Puisant à de multiples sources, ce renouveau du féminin sacré souhaite avant tout «redonner de la valeur au corps des femmes, qui a largement été dévalorisé par les monothéismes», poursuit Irene Becci. «Ce n’est d’ailleurs pas un hasard si ces spiritualités réaménagent des rituels précisément autour du corps féminin, comme la bénédiction de l’utérus ou à l’occasion de moments charnières comme celui de la ménopause.»
«Les cercles de femmes répondent à cette quête de sororité dans les expériences corporelles et émotionnelles», atteste Manéli Farahmand. «Dans ces milieux, le féminin sacré est vu comme accompagnant des processus de guérison émotionnelle ou d’empowerment.» La professeure Irene Becci observe d’ailleurs que cette mouvance autour du féminin sacré est très proche de l’écoféminisme. «Dans cette approche, la terre est un peu violée et malmenée, comme le sont les femmes et leurs corps», formule-t-elle. «En sacralisant la terre, on en vient également à sacraliser le féminin.»

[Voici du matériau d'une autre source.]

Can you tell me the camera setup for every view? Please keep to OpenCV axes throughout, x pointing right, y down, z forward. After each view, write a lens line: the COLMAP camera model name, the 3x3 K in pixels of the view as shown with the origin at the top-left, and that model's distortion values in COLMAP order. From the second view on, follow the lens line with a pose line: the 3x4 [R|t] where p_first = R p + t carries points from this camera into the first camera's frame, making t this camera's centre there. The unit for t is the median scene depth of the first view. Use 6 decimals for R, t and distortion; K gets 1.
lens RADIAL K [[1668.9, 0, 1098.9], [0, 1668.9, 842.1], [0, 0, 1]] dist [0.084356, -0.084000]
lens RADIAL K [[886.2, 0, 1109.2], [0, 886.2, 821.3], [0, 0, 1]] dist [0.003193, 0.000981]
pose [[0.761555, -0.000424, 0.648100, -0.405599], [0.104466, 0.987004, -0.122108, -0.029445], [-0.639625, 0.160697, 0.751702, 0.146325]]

«Fleurissant généralement en dehors des structures traditionnelles du christianisme, ces spiritualités féministes commencent à se déployer également au sein des religiosités établies», constate Manéli Farahmand. Le mélange des genres ne manque d’ailleurs pas d’interpeler. Comment le comprendre? «On assiste aujourd’hui à une sorte de démocratisation des ritualités alternatives», note Irene Becci. «Celles-ci n’étant plus stigmatisées, elles peuvent plus facilement être récupérées par les religions instituées qui cherchent à recréer des liens sociaux.»
Pour autant, les organisatrices de ces rendez-vous intergénérationnels et trans-inclusifs au sein des Eglises réformées réfutent fortement tout lien avec les spiritualités alternatives. Au contraire, «cette nouvelle expression en Eglise partage le message chrétien dans un cadre innovant», souligne Aurélie Netz dans Mélanges de science religieuse. «Les participantes de ces Tentes Rouges expérimentent une ritualité élaborée forte, pouvant ouvrir à un renouvellement de leur appartenance religieuse et de leur identité de femmes chrétiennes et réformées.»
«Notre souci était aussi de créer des ponts avec des personnes qui pensent que le christianisme est misogyne», complète Carolina Costa. Au sein de ces Tentes Rouges, la notion de féminin sacré est d’ailleurs revisitée dans une optique chrétienne: ici il n’est pas question d’un pouvoir qui serait propre aux femmes, mais «d’explorer la part féminine de Dieu, tout comme les récits de nos matriarches bibliques», précise encore la pasteure genevoise. Ainsi, dans une optique de «ré-harmonisation» entre le féminin et le masculin, ces soirées optent pour une liturgie résolument inclusive, soit «au nom du Dieu de tout Amour, qui est Mère et Père, Fille et Fils de tout Amour».
Manéli Farahmand attire cependant l’attention sur le paradoxe de pareilles démarches: «En essentialisant des qualités dites féminines telles que la compassion, l’intuition ou encore la douceur, le féminin sacré peut renforcer ou produire de nouveaux stéréotypes de genre, sur fond de discours d’émancipation et de transformation intérieure.»